マンション管理規約には、通常「建物の用途・区分」「管理組合の業務内容」「管理組合の運営方法」「管理費・修繕積立金の使途」などが盛り込まれます。
マンション管理規約は、管理組合の総会によって設定、変更および廃止することができます(組合員数および議決権総数の4分の3以上の賛成が必要)。
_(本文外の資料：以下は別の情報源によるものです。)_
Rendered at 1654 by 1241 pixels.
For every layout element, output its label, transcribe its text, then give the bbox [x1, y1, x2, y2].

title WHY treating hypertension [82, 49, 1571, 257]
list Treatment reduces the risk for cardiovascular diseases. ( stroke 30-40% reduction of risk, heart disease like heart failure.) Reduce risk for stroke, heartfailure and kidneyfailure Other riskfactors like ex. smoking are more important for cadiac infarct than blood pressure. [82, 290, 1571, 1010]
管理規約で定めることができる事項には、区分所有法通りにしか定めることができない強行規定と、区分所有法上規約で別段の定めができるとされている事項と、特に制限の無い事項の3種類があります。
@ 強行規定
・管理組合員の構成員の要件
・管理規約の設定、変更、廃止の議決要件
・建替えの議決要件
・総会議事録の作成 など
A 規約で別段の定めができるとされている事項
・規約共用部分
・共用部分の持分の割合
・総会の招集通知の期間
・総会の議決権の持分割合
・普通議決権の要件 など
B 特に制限の無い事項
・理事会の設置
・理事の人数や任期
・管理費や修繕積立金の算定方法
・駐車場や集会室等の使用方法 など
新築マンションの場合は、分譲時にあらかじめデベロッパーが設定したマンション管理規約(原始規約案)を購入者に渡して、書面で規約の承認を得るのが一般的です。
つまり、初めは自分たちで定めたものではなく、デベロッパーやデベロッパーが指定したマンション管理会社によって策定された管理規約だから、管理会社(ほとんどがデベロッパーの関連会社)にとって好都合な内容や、不公正な内容が盛り込まれていることもあるので注意が必要です。
新規のマンションを購入された場合は、できるだけ早く管理組合を組織し、管理規約に問題がないかどうかじっくりと精査し、国土交通省が作成しているマンション標準管理規約などを参考にしながら、見直してみることが大事です。